Sarandos prefaced the comments about El Eternauta with these remarks: “We remain convinced that AI represents an incredible opportunity to help creators make films and series better, not just cheaper. They're AI-powered creator tools. So this is real people doing real work with better tools. Our creators are already seeing the benefits in production through pre-visualization and shot planning work and certainly, visual effects. It used to be that only big budget projects would have access to advanced visual effects like de-aging.”
Whilst the sequence itself is brief and underwhelming, these remarks from Sarandos represent another milestone in the normalisation of on-screen AI use in high-end drama. VFX that would otherwise have been prohibitively expensive is emerging as a defensible toe-in-the-water for on-screen use of AI.

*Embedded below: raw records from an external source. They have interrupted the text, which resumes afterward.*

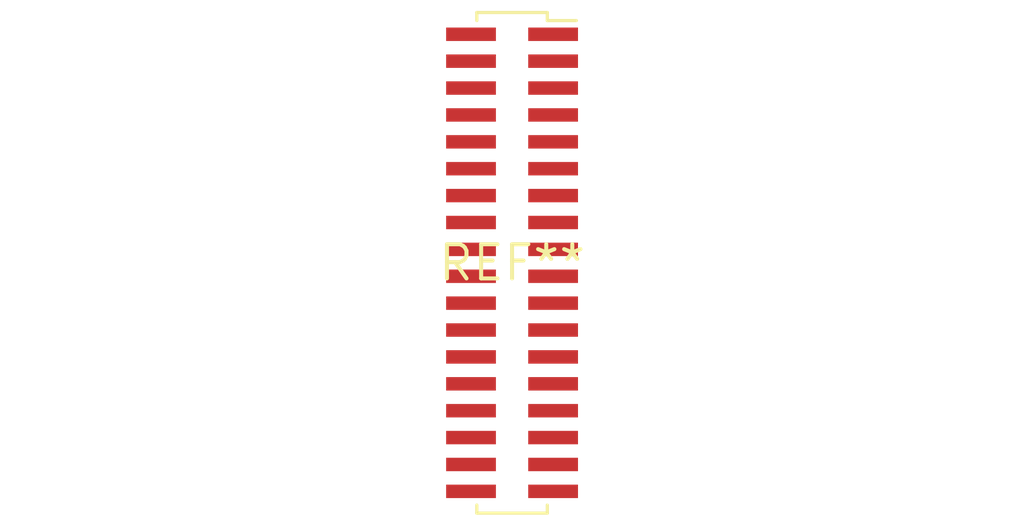
<source format=kicad_pcb>
(kicad_pcb (version 20240108) (generator pcbnew)

  (general
    (thickness 1.6)
  )

  (paper "A4")
  (layers
    (0 "F.Cu" signal)
    (31 "B.Cu" signal)
    (32 "B.Adhes" user "B.Adhesive")
    (33 "F.Adhes" user "F.Adhesive")
    (34 "B.Paste" user)
    (35 "F.Paste" user)
    (36 "B.SilkS" user "B.Silkscreen")
    (37 "F.SilkS" user "F.Silkscreen")
    (38 "B.Mask" user)
    (39 "F.Mask" user)
    (40 "Dwgs.User" user "User.Drawings")
    (41 "Cmts.User" user "User.Comments")
    (42 "Eco1.User" user "User.Eco1")
    (43 "Eco2.User" user "User.Eco2")
    (44 "Edge.Cuts" user)
    (45 "Margin" user)
    (46 "B.CrtYd" user "B.Courtyard")
    (47 "F.CrtYd" user "F.Courtyard")
    (48 "B.Fab" user)
    (49 "F.Fab" user)
    (50 "User.1" user)
    (51 "User.2" user)
    (52 "User.3" user)
    (53 "User.4" user)
    (54 "User.5" user)
    (55 "User.6" user)
    (56 "User.7" user)
    (57 "User.8" user)
    (58 "User.9" user)
  )

  (setup
    (pad_to_mask_clearance 0)
    (pcbplotparams
      (layerselection 0x00010fc_ffffffff)
      (plot_on_all_layers_selection 0x0000000_00000000)
      (disableapertmacros false)
      (usegerberextensions false)
      (usegerberattributes false)
      (usegerberadvancedattributes false)
      (creategerberjobfile false)
      (dashed_line_dash_ratio 12.000000)
      (dashed_line_gap_ratio 3.000000)
      (svgprecision 4)
      (plotframeref false)
      (viasonmask false)
      (mode 1)
      (useauxorigin false)
      (hpglpennumber 1)
      (hpglpenspeed 20)
      (hpglpendiameter 15.000000)
      (dxfpolygonmode false)
      (dxfimperialunits false)
      (dxfusepcbnewfont false)
      (psnegative false)
      (psa4output false)
      (plotreference false)
      (plotvalue false)
      (plotinvisibletext false)
      (sketchpadsonfab false)
      (subtractmaskfromsilk false)
      (outputformat 1)
      (mirror false)
      (drillshape 1)
      (scaleselection 1)
      (outputdirectory "")
    )
  )

  (net 0 "")

  (footprint "PinSocket_2x18_P1.00mm_Vertical_SMD" (layer "F.Cu") (at 0 0))

)

</source>
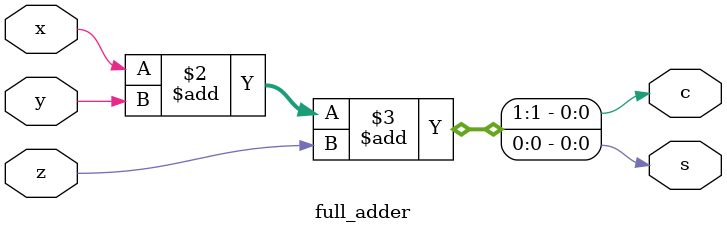
<source format=v>
`timescale 1ns / 1ps


module full_adder(x,y,z,c,s);
input x,y,z;
output reg c,s;
always @ (*)
  {c,s} = x+y+z;
endmodule

</source>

Last week FT drama (no, me neither) released Recall Me Maybe, a 13-minute drama penned by David Baddiel, which makes use of generative AI to render snatches of a younger Stephen Fry. The footage is AI-generated in the narrative, affording the producers some latitude in terms of quality/verisimilitude (“Don’t worry if the images look a bit strange, they self-refine over time”).
Whilst any use of AI-generated video tends to draw criticism, we’re starting to see more producers tentatively exploring its potential to render sequences that would have been impossible or uneconomical to bring to life using traditional production techniques (suffice it to say, I would not have attempted to bring my Elvis tribute to life using live action animatronics…)
AI video generation is relatively energy intensive. I carbon offset my AI usage via Ecologi.